**What you have to do**
In the passage on building the genotyping scheme, please say which position of the 33-mer the SNP occupies.

**Passage shown**
━━━━━━

The positive base is the base found in the middle of the k-mer and it corresponds to the genotype of the sample. The negative base is the base found in all other samples. Both are equally important for the program to function properly so it is essential that they are properly defined.

13. Create the genotyping scheme with all of the information obtained. The SNP column shows the exact position that the SNP is found in the reference genome. This spot can be made into a 33-mer k-mer used in the scheme by recording 16 bases on each side of the SNP such that the SNP is in position 17 of the 33-mer.

A python script can be written to do this such that it creates 33-mers from the reference genome. Keep in mind that most of them will be of the negative variety and the positive k-mer pair will need to be created in the next step.

━━━━━━

**Recorded information**
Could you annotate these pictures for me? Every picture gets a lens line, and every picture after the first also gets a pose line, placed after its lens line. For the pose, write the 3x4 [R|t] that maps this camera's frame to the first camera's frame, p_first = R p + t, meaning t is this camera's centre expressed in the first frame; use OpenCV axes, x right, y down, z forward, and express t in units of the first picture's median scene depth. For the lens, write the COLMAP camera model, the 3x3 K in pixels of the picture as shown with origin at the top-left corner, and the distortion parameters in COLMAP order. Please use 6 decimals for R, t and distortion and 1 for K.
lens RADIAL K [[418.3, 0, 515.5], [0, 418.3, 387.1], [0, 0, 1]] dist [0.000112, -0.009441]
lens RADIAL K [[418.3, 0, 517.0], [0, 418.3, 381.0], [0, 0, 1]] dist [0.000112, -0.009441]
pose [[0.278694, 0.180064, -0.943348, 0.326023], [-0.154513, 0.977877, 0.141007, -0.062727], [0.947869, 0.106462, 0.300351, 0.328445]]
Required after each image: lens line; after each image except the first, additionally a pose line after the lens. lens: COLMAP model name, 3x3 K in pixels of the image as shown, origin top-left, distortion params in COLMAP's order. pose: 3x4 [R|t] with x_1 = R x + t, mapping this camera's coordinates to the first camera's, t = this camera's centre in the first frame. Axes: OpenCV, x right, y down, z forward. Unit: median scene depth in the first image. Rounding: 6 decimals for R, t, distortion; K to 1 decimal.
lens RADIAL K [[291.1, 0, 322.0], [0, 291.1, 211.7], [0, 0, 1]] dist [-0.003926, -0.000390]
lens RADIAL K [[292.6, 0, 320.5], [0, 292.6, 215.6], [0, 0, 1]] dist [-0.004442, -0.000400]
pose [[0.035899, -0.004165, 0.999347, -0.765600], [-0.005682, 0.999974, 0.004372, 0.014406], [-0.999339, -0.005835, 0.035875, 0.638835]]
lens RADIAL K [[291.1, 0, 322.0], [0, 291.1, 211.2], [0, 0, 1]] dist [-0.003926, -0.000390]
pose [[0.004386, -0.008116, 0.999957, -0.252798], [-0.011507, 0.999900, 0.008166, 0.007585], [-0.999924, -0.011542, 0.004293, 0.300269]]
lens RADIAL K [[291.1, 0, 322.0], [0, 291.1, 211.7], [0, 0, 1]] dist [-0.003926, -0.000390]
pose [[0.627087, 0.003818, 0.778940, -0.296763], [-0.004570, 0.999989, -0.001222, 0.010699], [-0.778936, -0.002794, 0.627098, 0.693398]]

━━━━━━

**Completed exercise**
Position 17